Source extract.
BEGIN

MAILLIB will now correctly segment plain text attachments, without character loss, for lines greater than 3000 characters.
|
| 500.11 FIX EXTRA FILE EXTENSION ON ATTACHMENTS |
| Mon, October 25 2004 |
|
Previously, MAILLIB would unconditionally add the default file extension (e.g. '.TXT') to any attached MCP file, even if that file already has its own PC extension on the MCP system. This behaviour has been corrected; MAILLIB will only append the default document extension if the PC file attachment does not already have one. MAILLIB still provides special handling for files such as wrapped containers, zipped archives and will append .ZIP or .CON if needed.
|
| 500.10 HANDLE BLOCKED STREAM FILES |
| Thu, September 2 2004 |
|
Previously, MAILLIB could receive an UNEXPECTED END OF FILE error when generating a file attachment from a FILESTRUCTURE=STREAM file that had a MAXRECSIZE greater than the value of 1. MAILLIB will now handle these stream files as if they were blocked, writing records into the attachment with length of MAXRECSIZE characters. Note that the MCP handles blocked stream files in the same fashion.

END

Given request 1.
From the MAILLIB release notes, reproduce the passage from "MAILLIB will now correctly" up to and including "or .CON if needed.".
Given request 2.
According to the MAILLIB release notes, what error could MAILLIB previously receive when generating a file attachment from a FILESTRUCTURE=STREAM file with a MAXRECSIZE greater than 1?
Given request 3.
List every file extension named in the MAILLIB release notes.

Data lines.
BEGIN

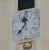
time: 11:37
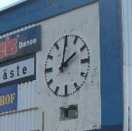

END

Complete output 1.
MAILLIB will now correctly segment plain text attachments, without character loss, for lines greater than 3000 characters.
|
| 500.11 FIX EXTRA FILE EXTENSION ON ATTACHMENTS |
| Mon, October 25 2004 |
|
Previously, MAILLIB would unconditionally add the default file extension (e.g. '.TXT') to any attached MCP file, even if that file already has its own PC extension on the MCP system. This behaviour has been corrected; MAILLIB will only append the default document extension if the PC file attachment does not already have one. MAILLIB still provides special handling for files such as wrapped containers, zipped archives and will append .ZIP or .CON if needed.

Complete output 2.
An UNEXPECTED END OF FILE error.

Complete output 3.
.TXT, .ZIP, .CON